In the early years after the second world war, health researchers in Britain noticed a curious epidemic: people had begun dying of heart attacks in unprecedented numbers. Nobody knew why, and so a scientist in London named Jerry Morris set up a vast study to examine the heart-attack rates in people of different occupations – schoolteachers, postmen, transport workers and more.
Morris is today a neat, bird-like man who uses a cane to get around. He turns 100 next May but still regularly makes his way to his poky little office at the London School of Hygiene and Tropical Medicine. It is here that he describes the day he saw the data that changed medicine. “The very first results we got were from the London busmen,” says Morris, in Glaswegian tones undimmed by seven-odd decades in London. “And there was a striking difference in the heart-attack rate. The drivers of these double-decker buses had substantially more, age for age, than the conductors.”
The data were so telling because drivers and conductors were men of much the same social class. There was only one obvious difference between them. “The drivers were prototypically sedentary,” explains Morris, “and the conductors were unavoidably active. We spent many hours sitting on the buses watching the number of stairs they climbed.” The conductors ascended and descended 500 to 750 steps per working day. And they were half as likely as the drivers to drop dead of a sudden heart attack.

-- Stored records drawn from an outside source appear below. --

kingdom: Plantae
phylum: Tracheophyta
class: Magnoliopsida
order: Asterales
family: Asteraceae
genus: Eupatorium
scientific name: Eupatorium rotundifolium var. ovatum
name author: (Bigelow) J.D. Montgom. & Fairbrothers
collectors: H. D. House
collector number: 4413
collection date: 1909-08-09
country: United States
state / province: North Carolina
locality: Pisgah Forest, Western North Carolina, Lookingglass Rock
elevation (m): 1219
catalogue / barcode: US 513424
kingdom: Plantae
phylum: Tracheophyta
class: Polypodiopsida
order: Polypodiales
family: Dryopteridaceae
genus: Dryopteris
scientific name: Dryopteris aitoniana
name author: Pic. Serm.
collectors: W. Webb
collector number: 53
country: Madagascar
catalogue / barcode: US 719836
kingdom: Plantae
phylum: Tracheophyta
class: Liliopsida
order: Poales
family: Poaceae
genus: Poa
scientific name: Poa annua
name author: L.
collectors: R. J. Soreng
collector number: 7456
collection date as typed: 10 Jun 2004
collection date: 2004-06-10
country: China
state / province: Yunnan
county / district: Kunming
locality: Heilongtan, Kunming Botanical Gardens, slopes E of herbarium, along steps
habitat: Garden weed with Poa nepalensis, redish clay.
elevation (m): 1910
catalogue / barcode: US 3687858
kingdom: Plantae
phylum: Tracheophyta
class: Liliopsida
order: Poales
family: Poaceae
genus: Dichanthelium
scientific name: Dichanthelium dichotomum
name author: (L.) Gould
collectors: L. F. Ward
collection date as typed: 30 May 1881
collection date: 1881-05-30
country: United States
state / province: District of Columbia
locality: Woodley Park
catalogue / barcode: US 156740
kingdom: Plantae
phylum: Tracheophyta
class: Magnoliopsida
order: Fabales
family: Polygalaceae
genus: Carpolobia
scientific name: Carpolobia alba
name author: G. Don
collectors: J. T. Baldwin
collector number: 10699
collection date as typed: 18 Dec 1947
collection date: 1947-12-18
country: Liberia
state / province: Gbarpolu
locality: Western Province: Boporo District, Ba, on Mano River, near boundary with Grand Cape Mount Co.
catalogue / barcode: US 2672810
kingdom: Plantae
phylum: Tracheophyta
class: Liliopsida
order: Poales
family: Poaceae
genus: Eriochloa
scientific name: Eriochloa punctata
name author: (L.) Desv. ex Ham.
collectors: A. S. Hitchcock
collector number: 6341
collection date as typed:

Today, almost everyone understands that physical exercise can help prevent heart disease, as well as cancer, diabetes, depression and much else besides. But on that day in 1949 when Morris looked at the bus data, he was the first person to see the link. He had inadvertently – “mainly luck!” – stumbled on a great truth about health: exercise helps you live longer.
Morris found that bus conductors had fewer heart attacks than sedentary drivers That’s a truth even more relevant in 2009 than it was in 1949, because so few of us now perform vigorous physical tasks as part of daily life. If present generations are going to live longer, we must exercise. But if that depends on us getting on rowing machines in our spare time, it won’t happen.
A great piece - worth reading in full. But he never thought that we might re-model the workplace. Surely we can do this?
And what about school? How could school be redesigned with activity in mind?